(Stored entries)
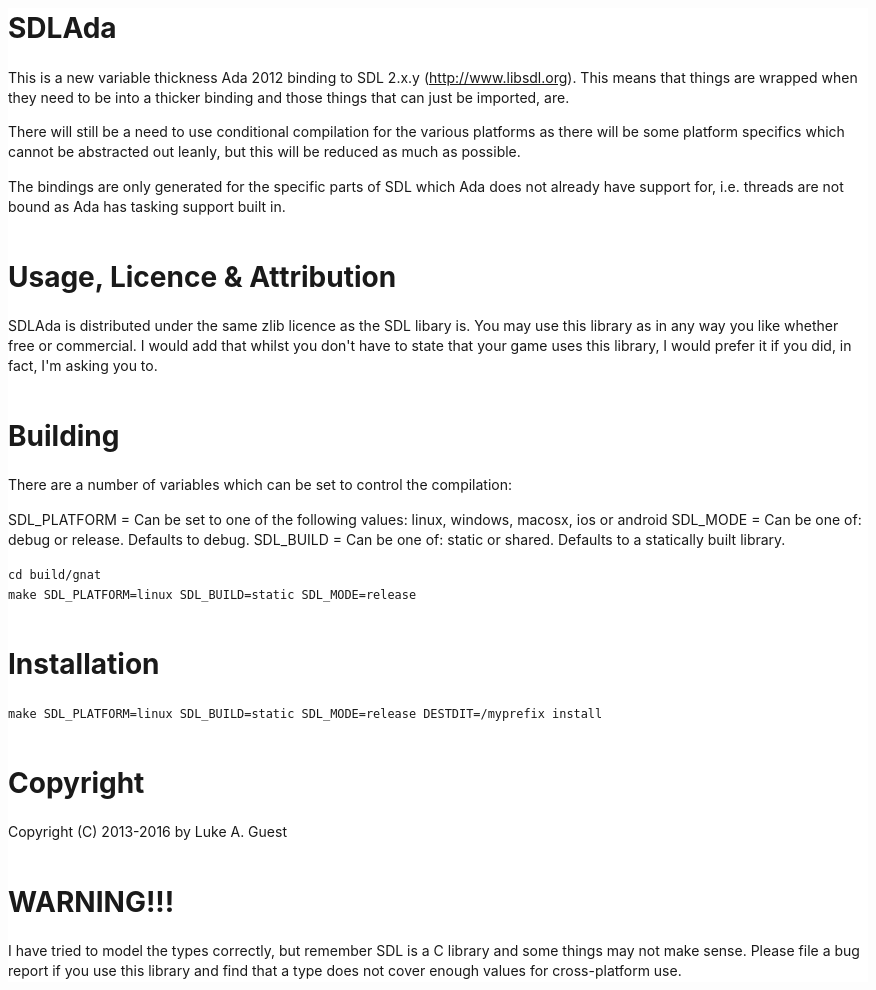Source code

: SDLAda
======

This is a new variable thickness Ada 2012 binding to SDL 2.x.y (http://www.libsdl.org). This means that things are
wrapped when they need to be into a thicker binding and those things that can just be imported, are.

There will still be a need to use conditional compilation for the various platforms as there will be
some platform specifics which cannot be abstracted out leanly, but this will be reduced as much as possible.

The bindings are only generated for the specific parts of SDL which Ada does not already have support for, i.e.
threads are not bound as Ada has tasking support built in.

Usage, Licence & Attribution
============================

SDLAda is distributed under the same zlib licence as the SDL libary is. You may use this library as in any way
you like whether free or commercial. I would add that whilst you don't have to state that your game uses this
library, I would prefer it if you did, in fact, I'm asking you to.

Building
========

There are a number of variables which can be set to control the compilation:

SDL_PLATFORM = Can be set to one of the following values: linux, windows, macosx, ios or android
SDL_MODE     = Can be one of: debug or release. Defaults to debug.
SDL_BUILD    = Can be one of: static or shared. Defaults to a statically built library.

```
cd build/gnat
make SDL_PLATFORM=linux SDL_BUILD=static SDL_MODE=release
```

Installation
============

```
make SDL_PLATFORM=linux SDL_BUILD=static SDL_MODE=release DESTDIT=/myprefix install
```

Copyright
=========

Copyright (C) 2013-2016 by Luke A. Guest

WARNING!!!
==========

I have tried to model the types correctly, but remember SDL is a C library and some things may not make sense. Please
file a bug report if you use this library and find that a type does not cover enough values for cross-platform use.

▶ **What to do**: Please take the lines from the beginning of the data above through the line holding "The bindings are" and transcribe them exactly, without any pictures.

▶ **Exercise response**:
Source code

: SDLAda
======

This is a new variable thickness Ada 2012 binding to SDL 2.x.y (http://www.libsdl.org). This means that things are
wrapped when they need to be into a thicker binding and those things that can just be imported, are.

There will still be a need to use conditional compilation for the various platforms as there will be
some platform specifics which cannot be abstracted out leanly, but this will be reduced as much as possible.

The bindings are only generated for the specific parts of SDL which Ada does not already have support for, i.e.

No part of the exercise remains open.